Short version: Memoization is per-input-set caching of a function’s outputs.
Long version:
Imagine I have a function that’s expensive, used a lot, and referentially transparent. Maybe a function getPrime(n)
that gives me the nth prime number.
Remember that the output of a referentially transparent function depends only on its inputs. If my function is expensive, and I expect to call it a bunch of times with the same input, it might be helpful for me to remember the result the first time I call it with that input, and simply return that result on subsequent calls, rather than doing the expensive calculation again.
That remembering is memoization.
As usual, an example will help. Happily, I can easily steal a good one from underscore.js instead of writing my own.
_.memoize = function(func, hasher) {
var memoize = function(key) {
var cache = memoize.cache;
var address = '' + (hasher ? hasher.apply(this, arguments) : key);
if (!_.has(cache, address)) cache[address] = func.apply(this, arguments);
return cache[address];
};
memoize.cache = {};
return memoize;
};
Does this make sense?
_.memoize
is the function declared. It’s a higher-order function, taking a function func
and a hash function hasher
, and returning a new function, the memoized version of func
.
_.memoize
returns a wrapper around func
with a cache and some extra logic added. The wrapper is the memoized version of func
.
When the memoized function is called, it first uses the hash function on the arguments to create an address. The address is a single value that’s used as a cache key used for those arguments.
The function then checks whether there’s an entry in the cache for that address. If there isn’t, it runs the original function and adds the result to the cache. If there is, it skips the running of the original function, because it already has the result.

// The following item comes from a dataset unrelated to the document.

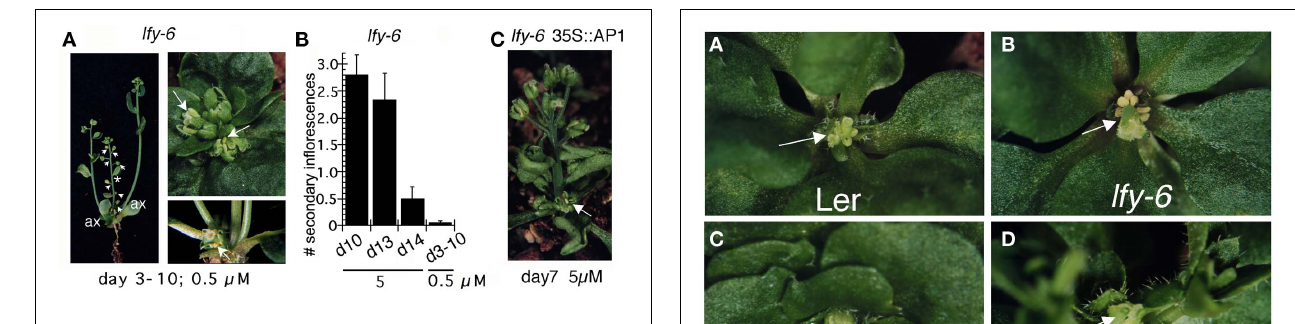
FIGURE 5 | Effect of prolonged LFY activation of meristem identity. Seedlings were treated for 7days daily starting at day 3 with 0.5 μ M dexamethasone. Phenotypes of all plants were observed at maturity. (A) Left panel. A mature lfy-6 LFY-GR plant. Many axillary and all secondary inflorescences have been converted into flowers. One of these flowers still has some inflorescence traits and is subtended by a bract (asterisk). Many axillary inflorescences produce rescued, fertile flowers (data not shown). Later formed axillary meristems produce lfy-6 -like inflorescences (ax). Right panel top. Secondary inflorescences in a lfy-6 LFY-GR plant were converted to single flowers subtended by a cauline leaves.These flowers are partially rescued because petaloid (arrow) and stamenoid organs are formed. Right panel bottom. A flower with stamens formed instead of an axillary inflorescence in a lfy-6 LFY-GR plant (arrow). (B) Plants treated at day 10, day 13, and day 14 by a single 2h 5 μ M dexamethasone application were compared to plants treated for 7days with 0.5 μ M dexamethasone starting at day 3.The number of inflorescences above the last inflorescence converted to a flower were counted for at least 20 plants per treatment day. (C) A lfy-6 LFY-GR plant in a weak 35S<AP1 background. Plants were treated once at day 7 with 5 μ M dexamethasone as described in Figure 1 . The arrowhead points to a partially rescued flower.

Finally, the function returns the cache entry for the address.
A simple object {}
is attached to the memoized function and used as its cache. It’s defined as a property of the function, rather than inside it, so it persists across calls to that function.
And with this, I can memoize getPrime(n)
:
let getPrimeMemoized = _.memoize(getPrime);
One last note: Think about what happens if I memoize a function that has side effects. The original function will only be called the first time I call the memoized version. So the side effects won’t happen on subsequent calls.